One co-founder of the association, surnamed Hsu, announced plans to invite all members to hold a meeting next Saturday, explaining that supporters will be clearly told that the NSA aims to seize the reins of government.
"We will find a quiet place to discuss the association's future with our members earnestly," the 22-year-old Hsu was quoted as saying.
Hsu, who graduated from the political department of Soochow University last year, noted that she was so fed up with all the political wrangling between the ruling and opposition parties that she and several other followers of Nazi ideology decided to found the association.
It is hoped that they could transform Taiwan into a Nazi country, said Hsu.
Angelica and I then met in Beitou this past Sunday. She was writing a story about this new Taiwanese Nazi party and wanted to interview me about my reaction when I first saw the swastika from the metro:
What Alberts saw was a red swastika flag hanging from a window in an apartment building near the MRT line.
"It is a very ... potent symbol. I couldn't help but notice," Alberts said. "What is it doing in Taipei?"
After the interview, we then walked to the apartment building with the Nazi flag. The big question was whether or not this person was connected to the Nazi association.

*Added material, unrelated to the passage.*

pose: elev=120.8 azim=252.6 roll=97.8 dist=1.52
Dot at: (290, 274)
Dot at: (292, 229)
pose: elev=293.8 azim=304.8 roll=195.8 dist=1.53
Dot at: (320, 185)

My initial thought when Angelica mentioned a Nazi group in Taiwan, especially after seeing their
website, was that they were children of conservative families who came from China in the forties, which still held a grudge over the loss of the "mainland"--families that still dreamed of the heyday of their beloved Republic of China and that weren't exactly happy with the move to multi-party democracy. Just a hunch.

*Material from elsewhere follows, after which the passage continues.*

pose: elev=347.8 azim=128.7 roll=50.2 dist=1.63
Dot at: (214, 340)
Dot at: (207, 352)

I'll let Angelica, who has since written
the definitive story on the subject up to this point, finish the story:
With Alberts' help, the Taipei Times located the apartment in which the Nazi flag was displayed. It was located in a gated community in Tienmu. A man in his late thirties answered the door and agreed to speak to us, on condition of anonymity.
"Hitler did a lot of bad things which I don't condone, but he also turned Germany from a weak and divided nation into a world power," he said. "I admire that because unity and strength is what Taiwan needs. Democracy and capitalism have their good qualities, but they have left our collective spirit chaotic, flagging and mired in defeatism."
These comments mirrored the rhetoric found on the NSA blog.
"We have seen relentless societal and political chaos since democracy was instituted in this country ... wake up, youths of Taiwan!" an open letter said.
However, the man claimed he had never heard of the NSA and had a view of the Chinese Nationalist Party's (KMT) legacy that was diametrically opposed to Hsu's.
"Taiwan used to be a part of the axis as a part of Japan," he said. "Who did more for Taiwan than Goto Shinpei as the governor-general?"
"When the KMT came, they were the brutal occupiers, they oppressed the Taiwanese," the man said.
Asked if he believed he would have fit in society if Taiwan were still under Japanese occupation, the man replied: "I am in contact with hard-right [sic] elements in Japan ... they all love Taiwanese people. If the KMT did not take over Taiwan, I believe that in time we would have been accepted as Japanese." Read the whole article...
Two similar yet opposed views both identifying with the same political symbol, the same powerful leader, the same ideology--both looking to an earlier time before democracy and capitalism--both lamenting the current weak state of their country and dreaming of a time when there was unity and strength and prosperity. Funny (or not so funny) how both selectively overlook the tremendous loss of life that was the flip side of their naive daydream.